Supplied passage –
VERY WELL SAID! You kinda hurt my feelings though by not mentioning N.S.lol had to throw that in. these 24ftrs are a beast! and cadillacs they are. I luv cruzing by people at 40-45 mph while they are gettin pounded from trinity, galv or sabine CHOP!


----------



## boatms (May 25, 2012)

thanks for the post ADPOSTEL. that is a nice looking boat. few of questions for ya. first, what lenght shaft do you have on your trolling motor? second, you said the boat runs around 52 with the 225 fourstroke. is that GPS speed or speedometer? what kind of fuel mileage do you get with the 225?
do you get fumes in the port a pottie room from the bilge?
I guess that is enough questions for now. thanks again for the post and pic of your rig.


----------



## monkeyman1 (Dec 30, 2007)

I second the comment about Boats Etc. in Laporte...family owned and operated and the manager knows boats.


----------



## adpostel (Jan 14, 2006)

2400tman said:


> VERY WELL SAID! these 24ftrs are a beast! and cadillacs they are. I luv cruzing by people at 40-45 mph while they are gettin pounded from trinity, galv or sabine CHOP!


Couldn't have said it or felt better about it!! LOL! I will say the first few times out I was a little worried that I might have OTHER bay boats flying past me because of all the hype around MPH and who's faster than who, and how HEAVY OF A TANK I BOUGHT. But like I said, it was only the first few times out, and it was only a feeling, this thing flies and cuts through any chop with ease......

Kinda looks like this in motion.....


----------



## adpostel (Jan 14, 2006)

boatms said:


> thanks for the post ADPOSTEL. that is a nice looking boat. few of questions for ya. first, what lenght shaft do you have on your trolling motor? second, you said the boat runs around 52 with the 225 fourstroke. is that GPS speed or speedometer? what kind of fuel mileage do you get with the 225?

Exercise data –
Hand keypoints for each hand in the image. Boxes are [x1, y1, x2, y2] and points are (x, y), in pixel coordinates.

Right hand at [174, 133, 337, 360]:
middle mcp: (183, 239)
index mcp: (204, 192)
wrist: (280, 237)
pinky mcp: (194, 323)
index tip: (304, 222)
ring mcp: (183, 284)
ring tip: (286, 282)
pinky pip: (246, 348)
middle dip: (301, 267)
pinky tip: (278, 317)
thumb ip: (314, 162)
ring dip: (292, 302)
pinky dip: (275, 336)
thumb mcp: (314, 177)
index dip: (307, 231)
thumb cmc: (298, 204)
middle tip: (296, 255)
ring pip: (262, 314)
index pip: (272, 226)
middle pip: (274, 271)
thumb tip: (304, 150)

Exercise A – Reproduce the part of the boat forum thread starting with "## boatms (May" and going on through "(Dec 30, 2007)".
Exercise B – Using the boat forum thread, decide whether each statement agrees with it, answering yes or no and quoting the words that settle it. (i) boatms asks whether the boat's speed of about 52 is a GPS reading or a speedometer reading. (ii) monkeyman1 describes Boats Etc. in Laporte as a large chain. (iii) adpostel says the boat has trouble in choppy water.

Output A –
## boatms (May 25, 2012)

thanks for the post ADPOSTEL. that is a nice looking boat. few of questions for ya. first, what lenght shaft do you have on your trolling motor? second, you said the boat runs around 52 with the 225 fourstroke. is that GPS speed or speedometer? what kind of fuel mileage do you get with the 225?
do you get fumes in the port a pottie room from the bilge?
I guess that is enough questions for now. thanks again for the post and pic of your rig.


----------



## monkeyman1 (Dec 30, 2007)

Output B –
(i) Yes: "is that GPS speed or speedometer?"
(ii) No: "family owned and operated and the manager knows boats."
(iii) No: "this thing flies and cuts through any chop with ease"